» DIRECTIONS FOR THIS TASK: The answer should consist of each line below that contains the word "ejecutar".

» DATA LISTING:
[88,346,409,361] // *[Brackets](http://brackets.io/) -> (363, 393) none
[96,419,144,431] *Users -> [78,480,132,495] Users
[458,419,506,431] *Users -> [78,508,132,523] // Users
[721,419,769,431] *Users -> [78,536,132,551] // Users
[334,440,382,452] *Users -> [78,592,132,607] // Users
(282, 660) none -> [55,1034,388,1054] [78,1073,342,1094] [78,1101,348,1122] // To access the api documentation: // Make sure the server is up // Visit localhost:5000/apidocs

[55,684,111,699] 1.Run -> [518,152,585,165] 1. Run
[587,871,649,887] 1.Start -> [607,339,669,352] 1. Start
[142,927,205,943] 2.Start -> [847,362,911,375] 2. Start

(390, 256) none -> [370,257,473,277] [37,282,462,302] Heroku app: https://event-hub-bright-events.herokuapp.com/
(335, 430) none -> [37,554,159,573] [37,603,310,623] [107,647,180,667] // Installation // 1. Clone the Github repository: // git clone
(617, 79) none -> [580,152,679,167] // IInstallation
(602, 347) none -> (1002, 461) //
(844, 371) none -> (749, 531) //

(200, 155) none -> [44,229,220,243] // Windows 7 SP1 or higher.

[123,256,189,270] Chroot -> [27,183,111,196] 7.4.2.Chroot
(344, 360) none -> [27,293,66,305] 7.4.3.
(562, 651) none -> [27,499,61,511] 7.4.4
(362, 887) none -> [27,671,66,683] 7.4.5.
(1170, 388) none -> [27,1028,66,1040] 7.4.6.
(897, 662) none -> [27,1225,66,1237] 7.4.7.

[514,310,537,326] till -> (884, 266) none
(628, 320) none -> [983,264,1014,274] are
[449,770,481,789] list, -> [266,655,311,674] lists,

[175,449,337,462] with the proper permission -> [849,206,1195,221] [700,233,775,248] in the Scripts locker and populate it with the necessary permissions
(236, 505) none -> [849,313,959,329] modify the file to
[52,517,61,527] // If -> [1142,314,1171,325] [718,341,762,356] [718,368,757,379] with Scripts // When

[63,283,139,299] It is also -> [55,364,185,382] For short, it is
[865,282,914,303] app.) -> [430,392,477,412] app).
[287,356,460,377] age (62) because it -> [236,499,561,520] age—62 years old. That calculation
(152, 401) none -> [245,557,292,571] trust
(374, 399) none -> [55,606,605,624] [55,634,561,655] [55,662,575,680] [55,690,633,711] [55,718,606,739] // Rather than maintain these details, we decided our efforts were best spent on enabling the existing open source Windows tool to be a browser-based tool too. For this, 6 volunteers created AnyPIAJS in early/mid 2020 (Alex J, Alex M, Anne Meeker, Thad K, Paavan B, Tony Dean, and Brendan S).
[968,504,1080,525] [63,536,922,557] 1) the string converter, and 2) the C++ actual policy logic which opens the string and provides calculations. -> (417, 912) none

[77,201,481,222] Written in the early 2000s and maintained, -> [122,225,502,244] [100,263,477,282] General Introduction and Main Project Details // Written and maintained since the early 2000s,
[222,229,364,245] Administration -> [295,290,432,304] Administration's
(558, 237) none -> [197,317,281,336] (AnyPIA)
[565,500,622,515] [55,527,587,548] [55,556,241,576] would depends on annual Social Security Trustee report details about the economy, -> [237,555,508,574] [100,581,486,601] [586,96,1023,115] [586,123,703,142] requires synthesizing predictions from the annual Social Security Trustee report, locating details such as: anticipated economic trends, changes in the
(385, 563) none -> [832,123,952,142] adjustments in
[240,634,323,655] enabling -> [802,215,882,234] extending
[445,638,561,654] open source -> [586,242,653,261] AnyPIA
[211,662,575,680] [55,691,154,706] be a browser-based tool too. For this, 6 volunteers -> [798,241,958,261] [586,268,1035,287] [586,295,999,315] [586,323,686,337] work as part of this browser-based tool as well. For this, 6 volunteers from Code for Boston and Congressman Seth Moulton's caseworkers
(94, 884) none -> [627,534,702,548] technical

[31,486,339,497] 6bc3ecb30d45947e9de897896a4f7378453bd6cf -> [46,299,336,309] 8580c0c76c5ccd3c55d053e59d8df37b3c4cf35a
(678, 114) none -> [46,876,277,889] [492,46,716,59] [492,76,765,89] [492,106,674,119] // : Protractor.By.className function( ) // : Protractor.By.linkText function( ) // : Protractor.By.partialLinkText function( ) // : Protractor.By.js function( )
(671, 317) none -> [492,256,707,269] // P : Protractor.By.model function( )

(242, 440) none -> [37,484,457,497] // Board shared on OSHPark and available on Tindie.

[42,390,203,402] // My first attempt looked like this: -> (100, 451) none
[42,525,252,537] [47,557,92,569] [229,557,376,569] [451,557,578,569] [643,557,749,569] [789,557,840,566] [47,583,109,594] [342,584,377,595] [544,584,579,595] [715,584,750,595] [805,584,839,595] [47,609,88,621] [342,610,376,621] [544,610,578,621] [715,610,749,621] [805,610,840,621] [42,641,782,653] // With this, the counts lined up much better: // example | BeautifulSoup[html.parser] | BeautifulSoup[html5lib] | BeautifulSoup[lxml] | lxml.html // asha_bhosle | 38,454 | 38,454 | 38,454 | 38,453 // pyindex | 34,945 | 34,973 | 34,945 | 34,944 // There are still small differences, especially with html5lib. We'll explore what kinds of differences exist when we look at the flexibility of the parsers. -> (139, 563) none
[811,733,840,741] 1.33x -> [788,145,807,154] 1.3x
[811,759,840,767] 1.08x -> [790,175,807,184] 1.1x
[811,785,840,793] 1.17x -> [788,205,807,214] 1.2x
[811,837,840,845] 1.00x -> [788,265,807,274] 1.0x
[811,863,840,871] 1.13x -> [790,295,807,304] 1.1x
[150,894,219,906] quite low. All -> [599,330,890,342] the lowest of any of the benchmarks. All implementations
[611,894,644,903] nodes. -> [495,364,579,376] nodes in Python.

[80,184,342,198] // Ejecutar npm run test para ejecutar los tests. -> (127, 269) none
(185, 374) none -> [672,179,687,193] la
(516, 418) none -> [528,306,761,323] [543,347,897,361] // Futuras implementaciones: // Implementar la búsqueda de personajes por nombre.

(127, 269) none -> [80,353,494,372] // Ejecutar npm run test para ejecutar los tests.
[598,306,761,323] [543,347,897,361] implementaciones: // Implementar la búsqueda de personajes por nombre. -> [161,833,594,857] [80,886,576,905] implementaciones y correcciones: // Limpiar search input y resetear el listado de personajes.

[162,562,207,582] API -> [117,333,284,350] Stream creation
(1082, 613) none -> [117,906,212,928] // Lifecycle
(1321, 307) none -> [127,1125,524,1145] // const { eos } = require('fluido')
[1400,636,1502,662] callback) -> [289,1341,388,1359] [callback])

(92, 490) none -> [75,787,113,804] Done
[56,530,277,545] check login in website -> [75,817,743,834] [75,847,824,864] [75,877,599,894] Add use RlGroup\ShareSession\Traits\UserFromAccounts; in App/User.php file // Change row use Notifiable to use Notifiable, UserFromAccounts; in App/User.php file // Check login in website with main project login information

» ANSWER TO THIS TASK:
[80,184,342,198] // Ejecutar npm run test para ejecutar los tests. -> (127, 269) none
(127, 269) none -> [80,353,494,372] // Ejecutar npm run test para ejecutar los tests.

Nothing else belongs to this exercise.